**課題 A:**
中国の映像をめぐる記事について、次の問いに答えてください。
(i) 映像は2日間で何ビューを記録したか。
(ii) 「山里的王先生」のコメントについた「いいね」はおよそ何件か。
(iii) RFAがこの主張をフェイスブックに載せたのは何日か。
**課題 B:** 中国の映像をめぐる記事から、「続いて「日本はすでに中国に戦」から「非難する内容が大半だった。」」までの部分を、そのまま書き写して返してください。

**本文:**
◇ ◇ ◇ ◇ ◇ ◇ ◇

映像は「中国は60年前、非核保有国に核兵器を使用しないと誓ったが、日本が台湾防御に協力して中国の統一を防げば、中国は国際的な承諾を違反する理由を持つことになる」とし「日本が台湾防御を放棄するまで核攻撃を終えてはいけない」と強調した。
また、映像は日本人の反中感情を日本の政界の問題とした。「六軍韜略」は「安倍首相が執権し、菅義偉首相が引き継ぎながら極右反中路線の道を進み、新軍国主義が日本に蔓延した」とし「日本の高位層が中国の崛起を恐れて絶えず中国に墨を塗り、日本の一般民衆が高位層の誤った指導と影響を受けて中国に悪い感情を抱く日本人が80%を占めた半面、中国民衆の日本に対する悪い感情は40%にすぎない」と主張した。
続いて「日本はすでに中国に戦争を宣言する国民的な基礎を固めた。現情勢が続けば、日本が甲午戦争(日清戦争)をまた起こす可能性が高い」とし、日本発の戦争の可能性に言及した。
映像は「日本核打撃例外論」と共に領土紛争中の尖閣諸島(中国名・釣魚島)と沖縄まで核攻撃の過程で返還されるべきだと主張した。「中国は日本に限り世界に核兵器を使用しないという誓いの例外とし、日本と世界各国に厳重に警告しなければいけない」とし「日本が台湾統一を含む中国の国内事務に干渉すれば、無条件に投降するまで核兵器を使用する。この時、釣魚島と沖縄を返してもらったり独立させ(たりし)なければいけない」とした。
自称軍事専門家の主張に中国ネットユーザーは圧倒的な賛成で歓呼した。2日間で219万ビューを記録し、1万件以上の賛成一辺倒のコメントが付いた。
関心の順序で最も上に表示されたコメントは「作家の観点を強く支持する」とし、バラの花と賛成の顔文字を入れた。愛国主義に染まった中国ネットユーザーは7600件以上の「いいね」で応えた。
「山里的王先生」というIDのネットユーザーは「核兵器の使用は不可能だ。先に中国の領土を核兵器で攻撃しなければ、中国は決して先に核兵器を使用することはできない。通常兵器は使用できる」と反論したが、「いいね」は1800件ほどにすぎなかった。
「日本核打撃例外論」主張を米国のラジオ・フリー・アジア(RFA)が12日、中国では遮断されたフェイスブックに載せたところ、今度は正反対のコメントが続いた。13日午前まで書き込まれた360件ほどのコメントには「核兵器を一度でも使用する日が中国の終末」「日本も核武装をすることができる」など中国を非難する内容が大半だった。」

◇ ◇ ◇ ◇ ◇ ◇ ◇

**記録データ:**
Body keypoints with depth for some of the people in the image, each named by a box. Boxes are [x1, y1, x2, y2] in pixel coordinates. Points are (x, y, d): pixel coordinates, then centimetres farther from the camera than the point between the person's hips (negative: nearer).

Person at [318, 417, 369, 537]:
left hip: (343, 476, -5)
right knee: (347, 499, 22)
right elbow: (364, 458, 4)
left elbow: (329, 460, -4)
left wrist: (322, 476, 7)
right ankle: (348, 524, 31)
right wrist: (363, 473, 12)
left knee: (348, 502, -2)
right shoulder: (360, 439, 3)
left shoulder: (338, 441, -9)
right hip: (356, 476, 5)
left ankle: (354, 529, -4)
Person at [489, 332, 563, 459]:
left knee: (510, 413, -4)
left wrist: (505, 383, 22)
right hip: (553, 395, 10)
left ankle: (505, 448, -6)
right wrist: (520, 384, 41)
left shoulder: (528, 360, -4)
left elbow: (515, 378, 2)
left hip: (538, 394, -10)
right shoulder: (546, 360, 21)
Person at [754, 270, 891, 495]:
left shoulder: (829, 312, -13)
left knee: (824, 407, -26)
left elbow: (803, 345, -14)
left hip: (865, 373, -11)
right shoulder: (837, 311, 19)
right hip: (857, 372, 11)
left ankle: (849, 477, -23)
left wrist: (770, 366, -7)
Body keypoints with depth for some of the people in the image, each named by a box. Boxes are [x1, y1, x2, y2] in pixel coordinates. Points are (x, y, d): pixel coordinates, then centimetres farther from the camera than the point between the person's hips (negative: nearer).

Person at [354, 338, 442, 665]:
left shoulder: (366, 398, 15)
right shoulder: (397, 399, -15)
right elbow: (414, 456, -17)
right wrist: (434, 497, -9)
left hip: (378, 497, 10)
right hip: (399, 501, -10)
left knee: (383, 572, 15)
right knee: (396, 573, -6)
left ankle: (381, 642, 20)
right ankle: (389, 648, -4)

◇ ◇ ◇ ◇ ◇ ◇ ◇

**解答 A:**
(i) 219万ビュー
(ii) 1800件ほど
(iii) 12日

**解答 B:**
続いて「日本はすでに中国に戦争を宣言する国民的な基礎を固めた。現情勢が続けば、日本が甲午戦争(日清戦争)をまた起こす可能性が高い」とし、日本発の戦争の可能性に言及した。
映像は「日本核打撃例外論」と共に領土紛争中の尖閣諸島(中国名・釣魚島)と沖縄まで核攻撃の過程で返還されるべきだと主張した。「中国は日本に限り世界に核兵器を使用しないという誓いの例外とし、日本と世界各国に厳重に警告しなければいけない」とし「日本が台湾統一を含む中国の国内事務に干渉すれば、無条件に投降するまで核兵器を使用する。この時、釣魚島と沖縄を返してもらったり独立させ(たりし)なければいけない」とした。
自称軍事専門家の主張に中国ネットユーザーは圧倒的な賛成で歓呼した。2日間で219万ビューを記録し、1万件以上の賛成一辺倒のコメントが付いた。
関心の順序で最も上に表示されたコメントは「作家の観点を強く支持する」とし、バラの花と賛成の顔文字を入れた。愛国主義に染まった中国ネットユーザーは7600件以上の「いいね」で応えた。
「山里的王先生」というIDのネットユーザーは「核兵器の使用は不可能だ。先に中国の領土を核兵器で攻撃しなければ、中国は決して先に核兵器を使用することはできない。通常兵器は使用できる」と反論したが、「いいね」は1800件ほどにすぎなかった。
「日本核打撃例外論」主張を米国のラジオ・フリー・アジア(RFA)が12日、中国では遮断されたフェイスブックに載せたところ、今度は正反対のコメントが続いた。13日午前まで書き込まれた360件ほどのコメントには「核兵器を一度でも使用する日が中国の終末」「日本も核武装をすることができる」など中国を非難する内容が大半だった。」